Cultura Sicurezza/Degrado

 Siamo in Piazza Verdi, luogo sempre al centro delle polemiche e di difficile gestione, anche in tempi di Covid. Questo però, a mio avviso, è uno degli spazi più belli della città, non solo perchè rappresenta il nervo centrale della Bologna studentesca e politica, con i suoi pro e i suoi contro, ma per i bellissimi edifici che vi si affacciano: le scuderie dei Bentivoglio (oggi rinomato luogo di ritrovo), la seconda cerchia di mura (erroneamente detta del Mille e presso la quale un tempo scorreva un canale), l’Oratorio di Santa Cecilia con i suoi meravigliosi affreschi rinascimentali, il grande campanile di San Giacomo Maggiore ma, soprattutto, il Teatro Comunale così bistrattato e maleodorante per la concessione, quanto mai assurda visto il prestigio del luogo, di fare bivaccare la gente sotto le arcate del portico settecentesco.

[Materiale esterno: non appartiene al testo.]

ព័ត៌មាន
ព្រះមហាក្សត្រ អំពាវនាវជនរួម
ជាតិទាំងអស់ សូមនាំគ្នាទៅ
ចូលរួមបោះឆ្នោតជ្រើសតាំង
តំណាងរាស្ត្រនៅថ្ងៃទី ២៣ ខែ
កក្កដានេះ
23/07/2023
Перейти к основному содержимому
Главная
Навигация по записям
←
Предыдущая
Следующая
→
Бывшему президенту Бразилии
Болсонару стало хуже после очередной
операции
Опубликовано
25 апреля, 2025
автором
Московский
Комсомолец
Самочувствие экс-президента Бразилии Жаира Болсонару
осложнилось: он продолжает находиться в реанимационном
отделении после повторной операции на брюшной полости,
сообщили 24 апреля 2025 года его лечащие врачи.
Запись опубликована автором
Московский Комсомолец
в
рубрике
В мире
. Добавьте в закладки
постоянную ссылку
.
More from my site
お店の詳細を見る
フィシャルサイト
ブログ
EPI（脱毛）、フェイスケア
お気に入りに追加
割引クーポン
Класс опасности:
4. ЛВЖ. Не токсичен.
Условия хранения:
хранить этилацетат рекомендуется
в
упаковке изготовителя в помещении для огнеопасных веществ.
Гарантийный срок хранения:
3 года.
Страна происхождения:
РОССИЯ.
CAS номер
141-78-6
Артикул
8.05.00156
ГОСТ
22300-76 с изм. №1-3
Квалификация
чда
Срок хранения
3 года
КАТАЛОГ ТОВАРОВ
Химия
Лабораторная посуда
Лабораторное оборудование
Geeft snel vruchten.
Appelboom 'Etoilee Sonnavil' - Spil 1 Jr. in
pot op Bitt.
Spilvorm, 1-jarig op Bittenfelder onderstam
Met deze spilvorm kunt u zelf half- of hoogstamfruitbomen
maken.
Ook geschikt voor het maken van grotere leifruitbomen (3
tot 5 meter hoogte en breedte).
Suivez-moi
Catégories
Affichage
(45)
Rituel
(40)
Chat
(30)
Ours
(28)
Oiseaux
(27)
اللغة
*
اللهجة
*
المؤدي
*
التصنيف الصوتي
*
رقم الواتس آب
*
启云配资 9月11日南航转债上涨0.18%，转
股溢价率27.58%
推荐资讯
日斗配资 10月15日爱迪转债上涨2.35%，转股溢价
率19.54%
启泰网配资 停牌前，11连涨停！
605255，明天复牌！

 Una delle poche cose buone di questo periodo è che da quando ci sono le transenne si sta preservando un luogo poco conosciuto (magari dato per scontato), se non per sommi capi, dagli stessi bolognesi. Costruito sulle macerie (ancora oggi via del Guasto ne ricorda la distruzione) della Domus Magna dei Bentivoglio, solennemente pagato dai cittadini e per questo chiamato “comunale” venne inaugurato con le musiche del “Trionfo di Clielia” di Christoph Willibald Gluck nel 1763 alla presenza di quasi 1000 spettatori (oggi ne può contenere poco più di 800), dopo mille polemiche riservate al suo architetto, il Bibbiena, che aveva scelto la pietra anzichè il legno ma anche perchè era “straniero” e gli architetti papali avrebbero voluto accappararsi il progetto.

 Illustri nomi sono passati di qui da Richard Wagner a Giuseppe Verdi, da Gioacchino Rossini ad Arturo Toscanini che proprio qui, nel 1931, rifiutandosi di eseguire l’inno fascista Giovinezza, venne schiaffeggiato e lasciò per molti anni l’Italia.

Da poco è stato riaperto il terrazzo panoramico accessibile dal foyer Rossini ma soprattutto il sottoplatea. Qui vi è una grande ruota lignea che consentiva durante i veglioni di capodanno di alzare la platea a livello del palco con un sistema basculante che permetteva al pubblico (un tempo i nobili stavano sui palchi, i poveri in platea) di ballare all’altezza dell’orchestra! Perchè?, Perchè in quel tempo bisognava vincere la concorrenza del prestigioso Teatro del Corso (distrutto dai bombardamenti del 1944 e mai più ricostruito) che offriva spettacoli a costi contenuti con nomi di prestigio.

 Quando potremo tornare a passeggiare per quelle zone dunque indigniamoci per la sporcizia che avvilisce un luogo così prestigioso e ammiriamo la storia di un teatro nato dalle macerie di una signoria per essere dato ai cittadini non certo per doversi coprire il naso e ringraziare di avere la mascherina per non sentirne i nauseabondi odori, non certo per doversi tenere strette borse e portafogli per evitare furti, ma per accomodarsi serenamente in Sala Bibbiena e potere gustare il piacere della buona musica.